**Your objective:** Pick out all lines of the entries that include the word "Carrer" and copy them.

Data items:
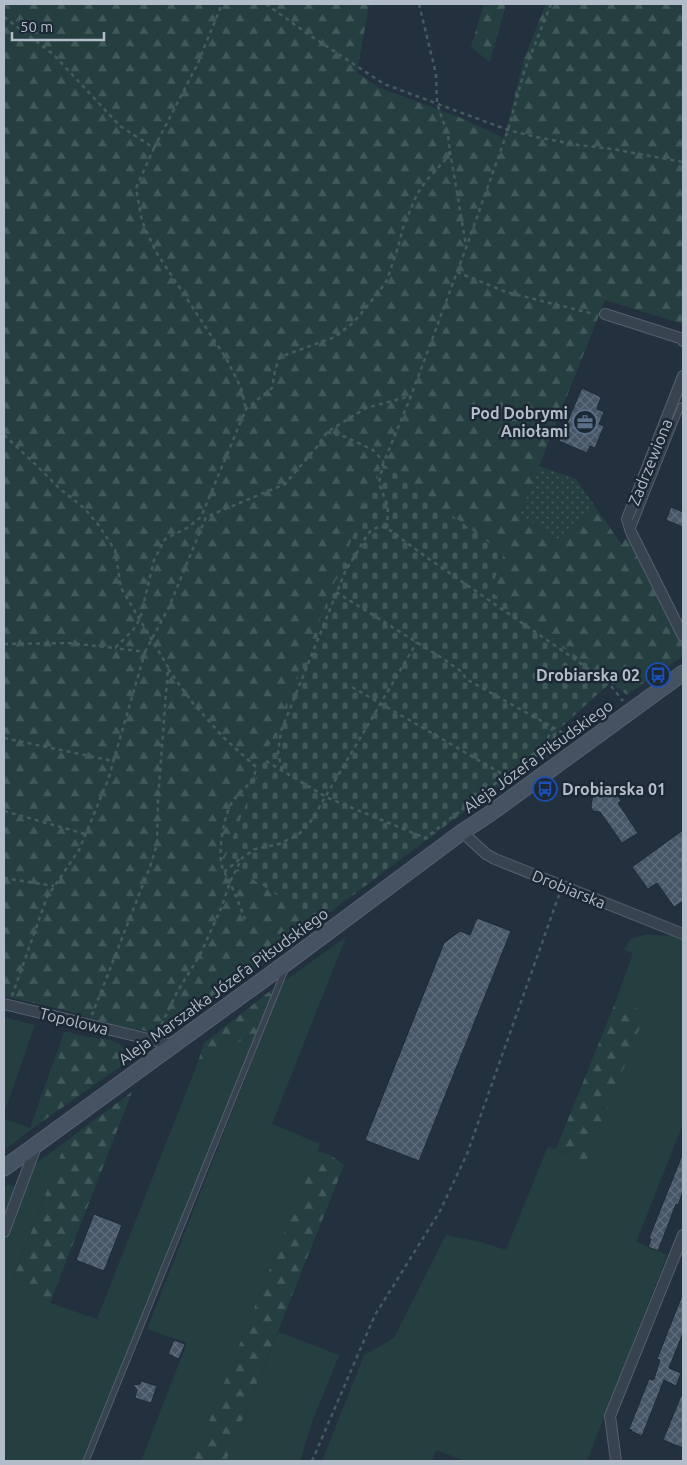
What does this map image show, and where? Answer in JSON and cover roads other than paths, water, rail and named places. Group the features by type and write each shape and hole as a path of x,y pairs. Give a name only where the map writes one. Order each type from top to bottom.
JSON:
{"main road":[{"name":"Aleja Józefa Piłsudskiego","path":"462,832 683,673"},
{"name":"Aleja Marszałka Józefa Piłsudskiego","path":"4,1168 462,832"}],"street":[{"path":"605,314 683,341"},
{"name":"Zadrzewiona","path":"630,532 627,520 683,376"},
{"path":"630,532 683,636"},
{"name":"Drobiarska","path":"462,832 484,852 495,859 683,934"},
{"name":"Topolowa","path":"6,1004 173,1045"},
{"path":"4,1232 37,1144"},
{"path":"616,1461 610,1416 683,1235"}],"lane":[{"path":"630,532 681,406"},
{"path":"86,1461 289,960"}],"place":[{"name":"Pod Dobrymi Aniołami","path":"585,422"},
{"name":"Drobiarska 02","path":"658,675"},
{"name":"Drobiarska 01","path":"545,789"}]}
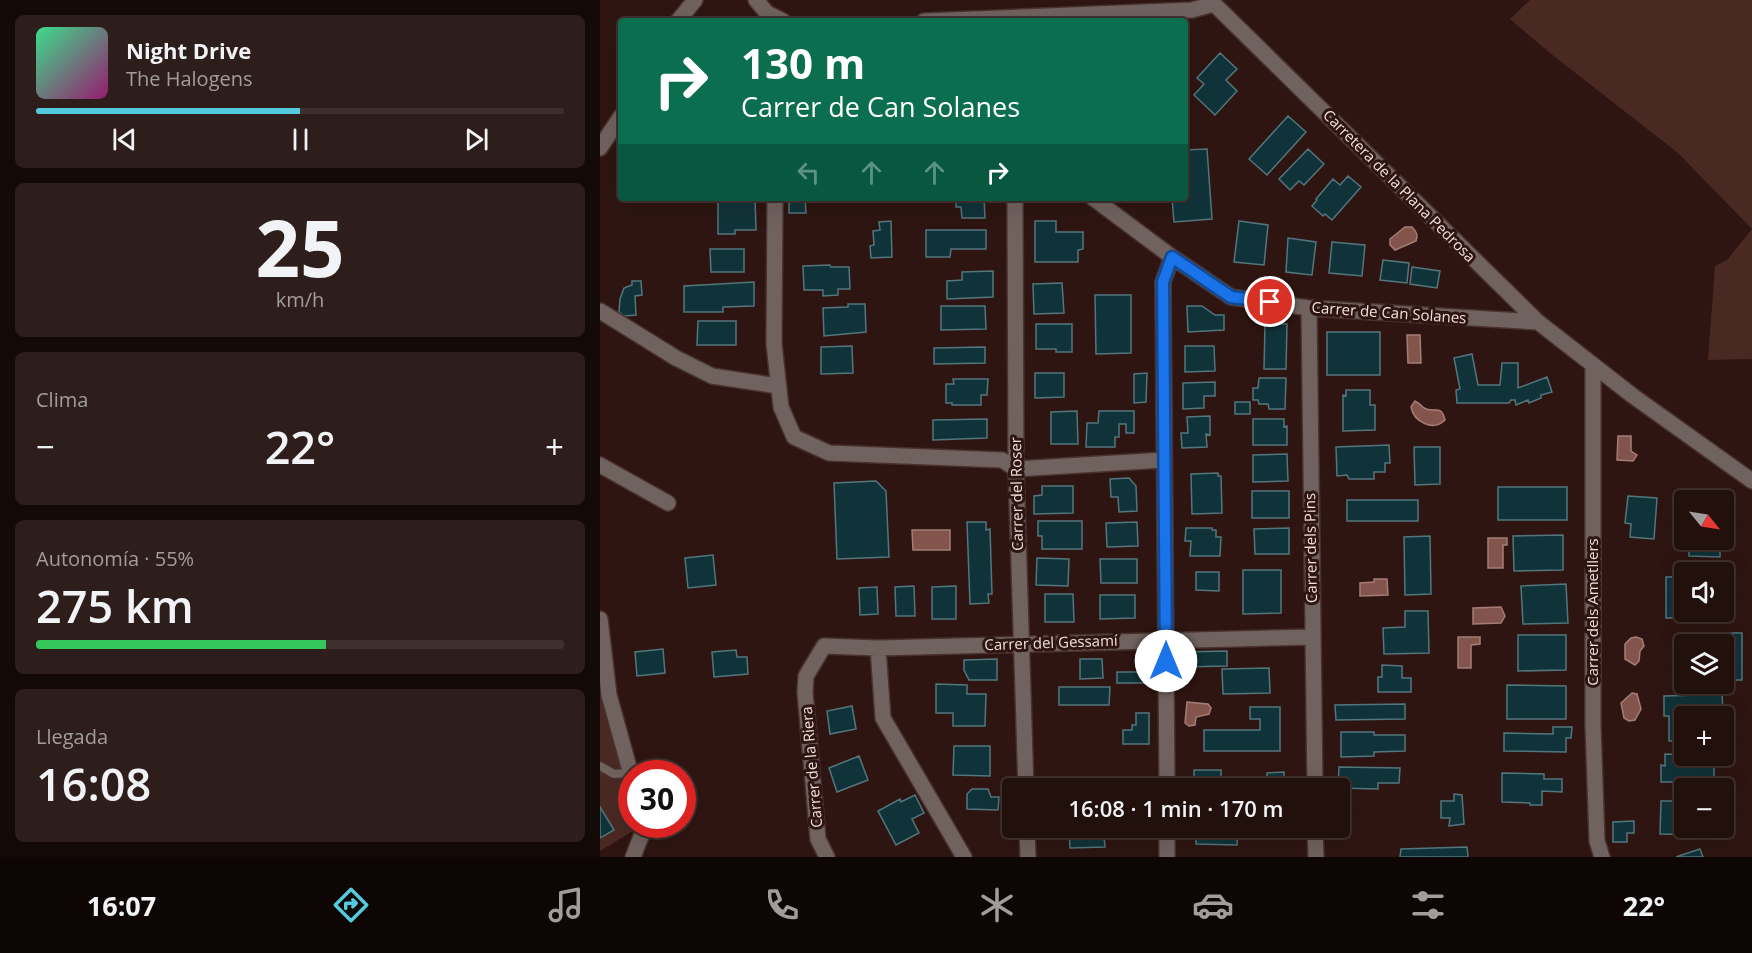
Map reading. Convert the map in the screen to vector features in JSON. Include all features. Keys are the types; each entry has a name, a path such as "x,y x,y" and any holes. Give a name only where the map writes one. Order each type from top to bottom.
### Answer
{"street":[{"path":"680,18 695,0"},
{"path":"756,0 768,17"},
{"path":"997,18 1192,10 1212,2"},
{"name":"Carretera de la Plana Pedrosa","path":"1212,2 1538,322 1593,366"},
{"path":"600,148 618,121"},
{"path":"776,201 774,344 781,407 794,437 829,453 1002,460 1016,469 1164,460"},
{"name":"Carrer del Roser","path":"1015,201 1016,469 1026,778"},
{"name":"Carrer de Can Solanes","path":"1097,201 1172,257 1231,297 1309,308 1538,322"},
{"path":"1167,778 1163,282 1172,257"},
{"name":"Carrer dels Pins","path":"1309,308 1315,778"},
{"path":"600,311 676,358 712,376 778,386"},
{"path":"1593,366 1752,481"},
{"name":"Carrer dels Ametllers","path":"1593,366 1593,725 1598,841 1602,857"},
{"path":"600,465 668,502"},
{"path":"600,619 609,695 627,760"},
{"name":"Carrer del Gessamí","path":"806,676 824,646 878,648 1312,637"},
{"path":"878,648 883,718 964,857"},
{"name":"Carrer de la Riera","path":"806,676 805,692 818,839 827,857"},
{"path":"633,857 640,838"},
{"path":"1027,838 1028,857"},
{"path":"1167,838 1167,857"},
{"path":"1316,838 1316,857"}],"lane":[{"path":"600,766 618,774"}],"shaded area":[{"path":"1530,0 1752,0 1752,229 1678,153 1510,19"},
{"path":"1405,227 1412,227 1415,230 1416,241 1395,250 1390,245 1390,239"},
{"path":"1752,229 1752,359 1708,360 1715,266 1727,260"},
{"path":"1407,335 1420,335 1421,363 1408,363"},
{"path":"1415,401 1428,410 1439,410 1445,420 1435,425 1420,421 1411,407"},
{"path":"1618,436 1631,436 1631,451 1637,455 1633,461 1617,460"},
{"path":"912,530 950,530 950,550 913,550"},
{"path":"1488,538 1507,538 1507,545 1503,545 1503,568 1488,568"},
{"path":"1374,579 1387,579 1388,595 1360,596 1360,583 1374,582"},
{"path":"1501,607 1505,616 1501,623 1473,624 1473,608"},
{"path":"1458,637 1480,637 1480,644 1471,645 1471,668 1458,668"},
{"path":"1631,638 1642,639 1644,646 1640,651 1639,661 1635,665 1625,659 1625,644"},
{"path":"600,689 619,760 618,838 621,838 600,851"},
{"path":"1632,693 1637,694 1641,709 1635,720 1629,721 1624,718 1621,703"},
{"path":"1187,702 1208,704 1211,708 1209,714 1196,717 1195,725 1189,726 1185,723"}],"building":[{"path":"1220,53 1237,69 1226,80 1237,91 1215,115 1194,95 1204,84 1197,78"},
{"path":"1288,116 1306,132 1267,175 1249,159"},
{"path":"1207,149 1212,219 1174,222 1172,201 1188,201 1188,150"},
{"path":"1308,149 1324,164 1304,185 1299,181 1290,190 1279,179"},
{"path":"1348,176 1361,187 1332,220 1325,214 1323,216 1312,206 1316,199 1333,179 1340,185"},
{"path":"718,201 755,201 756,230 735,230 735,234 718,234"},
{"path":"789,201 805,201 806,213 789,213"},
{"path":"956,201 984,201 985,218 962,218 961,207 956,207"},
{"path":"891,221 892,257 871,258 870,246 874,245 873,231 880,230 879,222"},
{"path":"1035,221 1056,221 1056,232 1083,232 1083,249 1078,250 1078,262 1035,262"},
{"path":"1239,221 1268,225 1264,265 1234,262"},
{"path":"926,230 986,230 986,249 951,249 950,257 926,257"},
{"path":"1288,238 1316,242 1312,275 1286,272"},
{"path":"1332,242 1365,245 1362,276 1329,273"},
{"path":"710,249 744,249 744,272 711,272"},
{"path":"1383,260 1409,263 1407,283 1380,280"},
{"path":"830,265 831,267 849,267 850,289 838,289 838,295 823,296 823,290 804,290 803,266"},
{"path":"1412,267 1440,271 1437,288 1410,284"},
{"path":"993,271 993,297 947,299 947,281 962,280 962,272"},
{"path":"632,281 641,281 642,295 635,296 636,315 624,316 619,312 620,299 624,288 632,285"},
{"path":"754,282 754,306 723,307 723,312 684,312 684,286"},
{"path":"1062,283 1064,313 1034,314 1033,284"},
{"path":"1095,295 1131,295 1131,353 1096,354"},
{"path":"848,304 865,304 866,332 824,336 823,308 848,307"},
{"path":"941,306 985,306 986,329 941,330"},
{"path":"1187,306 1202,306 1215,315 1224,315 1224,330 1188,332"},
{"path":"698,321 736,321 736,345 697,345"},
{"path":"1036,324 1072,324 1072,352 1036,349"},
{"path":"1265,324 1287,324 1286,369 1264,369"},
{"path":"1327,332 1380,332 1380,375 1327,375"},
{"path":"852,346 853,373 821,374 821,347"},
{"path":"1185,346 1214,346 1215,371 1185,372"},
{"path":"985,347 985,363 934,364 934,348"},
{"path":"1472,354 1478,385 1500,385 1502,363 1518,363 1518,388 1547,377 1552,392 1541,395 1541,398 1529,403 1528,400 1516,405 1515,400 1509,403 1457,403 1456,390 1460,389 1454,358"},
{"path":"1035,373 1064,373 1064,397 1035,398"},
{"path":"1147,373 1146,402 1134,403 1134,374"},
{"path":"1259,378 1286,378 1285,409 1269,409 1268,404 1259,404 1258,400 1253,400 1253,388 1258,388"},
{"path":"953,379 988,379 987,395 981,395 981,405 946,403 946,384 954,384"},
{"path":"1215,382 1215,396 1204,396 1204,408 1183,409 1183,383"},
{"path":"1346,390 1370,390 1370,405 1375,405 1375,430 1343,431 1343,395 1346,396"},
{"path":"1235,402 1250,402 1250,414 1235,414"},
{"path":"1077,411 1078,444 1051,444 1051,412"},
{"path":"1099,411 1134,411 1134,433 1126,433 1126,424 1119,424 1119,437 1115,437 1115,447 1086,447 1087,423 1098,423"},
{"path":"1210,416 1210,435 1206,434 1207,447 1182,448 1181,433 1188,433 1187,417"},
{"path":"987,419 987,438 933,440 933,420"},
{"path":"1253,419 1284,419 1284,427 1287,426 1287,445 1253,445"},
{"path":"1389,445 1390,463 1385,463 1385,472 1374,472 1374,479 1349,479 1347,475 1337,476 1336,447"},
{"path":"1414,447 1440,447 1440,484 1415,485"},
{"path":"1287,454 1288,481 1253,482 1253,455"},
{"path":"1218,473 1218,476 1221,476 1222,513 1192,514 1191,474"},
{"path":"1129,478 1136,486 1137,511 1119,512 1118,497 1111,497 1110,479"},
{"path":"876,481 886,491 889,557 837,559 834,483"},
{"path":"1042,486 1073,486 1073,513 1034,514 1034,496 1042,495"},
{"path":"1498,487 1567,487 1567,520 1498,520"},
{"path":"1252,491 1289,491 1289,518 1252,518"},
{"path":"1628,496 1657,498 1654,539 1630,537 1631,524 1625,523"},
{"path":"1347,500 1418,500 1418,521 1347,521"},
{"path":"1038,521 1082,521 1082,549 1042,549 1042,536 1038,536"},
{"path":"967,522 986,522 986,530 990,529 992,594 988,594 989,603 970,604"},
{"path":"1137,522 1138,546 1107,547 1106,523"},
{"path":"1186,528 1216,530 1216,537 1221,537 1220,556 1190,556 1191,541 1185,541"},
{"path":"1289,528 1289,554 1255,554 1254,529"},
{"path":"1563,535 1563,570 1514,571 1513,536"},
{"path":"1430,536 1431,594 1405,595 1404,537"},
{"path":"1689,550 1720,550 1720,557 1689,556"},
{"path":"713,555 716,585 688,588 685,558"},
{"path":"1037,558 1069,559 1068,586 1036,585"},
{"path":"1100,559 1137,559 1137,583 1101,583"},
{"path":"1243,570 1281,570 1281,613 1243,614"},
{"path":"1196,572 1219,572 1219,591 1196,590"},
{"path":"1666,577 1674,577 1674,618 1666,618"},
{"path":"1566,584 1568,623 1523,624 1521,586"},
{"path":"914,586 915,616 896,616 895,587"},
{"path":"956,586 956,619 932,619 932,587"},
{"path":"877,587 878,614 860,615 859,588"},
{"path":"1045,594 1073,594 1074,622 1045,622"},
{"path":"1100,595 1135,595 1135,618 1100,619"},
{"path":"1405,611 1428,611 1429,653 1384,654 1383,628 1405,627"},
{"path":"1742,633 1742,680 1734,680 1734,634 1684,634"},
{"path":"1518,635 1566,635 1566,670 1518,671"},
{"path":"663,649 665,673 637,676 635,652"},
{"path":"736,650 737,657 747,657 748,674 714,677 712,652"},
{"path":"1227,651 1227,666 1181,667 1181,652"},
{"path":"997,659 997,680 969,680 964,670 964,660"},
{"path":"1080,659 1102,659 1103,678 1080,679"},
{"path":"1382,665 1402,666 1402,678 1411,678 1411,692 1378,692 1378,677 1382,677"},
{"path":"1269,668 1270,693 1223,694 1222,669"},
{"path":"1117,672 1149,672 1149,683 1117,683"},
{"path":"936,684 967,685 967,694 986,694 985,726 953,726 953,713 936,713"},
{"path":"1507,685 1566,686 1566,719 1507,719"},
{"path":"1059,687 1110,687 1109,705 1059,705"},
{"path":"1722,694 1723,706 1674,706 1674,741 1669,741 1669,716 1664,716 1664,696"},
{"path":"1405,704 1405,719 1336,720 1335,705"},
{"path":"852,706 856,729 830,734 827,711"},
{"path":"1250,707 1280,707 1280,751 1204,751 1204,730 1260,730 1260,719 1250,719"},
{"path":"1136,713 1149,713 1149,744 1123,744 1123,730 1132,730 1132,725 1136,725"},
{"path":"1553,727 1572,727 1571,738 1566,738 1566,752 1504,751 1504,733 1553,734"},
{"path":"1341,732 1405,735 1405,751 1374,752 1374,756 1341,757"},
{"path":"954,746 990,746 990,776 953,775"},
{"path":"1665,754 1674,754 1674,766 1714,766 1714,778 1674,778 1674,782 1661,782 1661,765 1665,766"},
{"path":"859,756 868,780 837,792 829,768"},
{"path":"1339,767 1400,768 1399,783 1378,783 1378,789 1350,788 1350,778 1338,778"},
{"path":"1194,770 1221,770 1221,778 1194,778"},
{"path":"1284,772 1284,778 1267,778 1267,773"},
{"path":"1502,773 1544,774 1544,779 1562,779 1562,792 1542,791 1542,805 1502,802"},
{"path":"972,789 988,789 991,797 999,797 998,810 967,809 967,794"},
{"path":"1454,794 1462,795 1464,824 1449,826 1450,818 1441,818 1441,801 1454,801"},
{"path":"915,795 924,813 912,819 919,833 896,845 878,811 900,799 901,802"},
{"path":"1661,801 1674,801 1674,834 1660,834"},
{"path":"600,807 614,830 600,838"},
{"path":"1634,821 1634,833 1627,833 1627,842 1613,842 1613,822"},
{"path":"1070,838 1104,838 1105,847 1070,848"},
{"path":"1196,838 1237,838 1237,845 1196,844"},
{"path":"1467,847 1468,857 1400,857 1401,849"},
{"path":"1700,849 1703,857 1676,857"}],"route":[{"path":"1166,661 1163,282 1172,257 1231,297 1270,302"}]}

**Answer to this problem:**
{"name":"Carrer del Roser","path":"1015,201 1016,469 1026,778"},
{"name":"Carrer de Can Solanes","path":"1097,201 1172,257 1231,297 1309,308 1538,322"},
{"name":"Carrer dels Pins","path":"1309,308 1315,778"},
{"name":"Carrer dels Ametllers","path":"1593,366 1593,725 1598,841 1602,857"},
{"name":"Carrer del Gessamí","path":"806,676 824,646 878,648 1312,637"},
{"name":"Carrer de la Riera","path":"806,676 805,692 818,839 827,857"},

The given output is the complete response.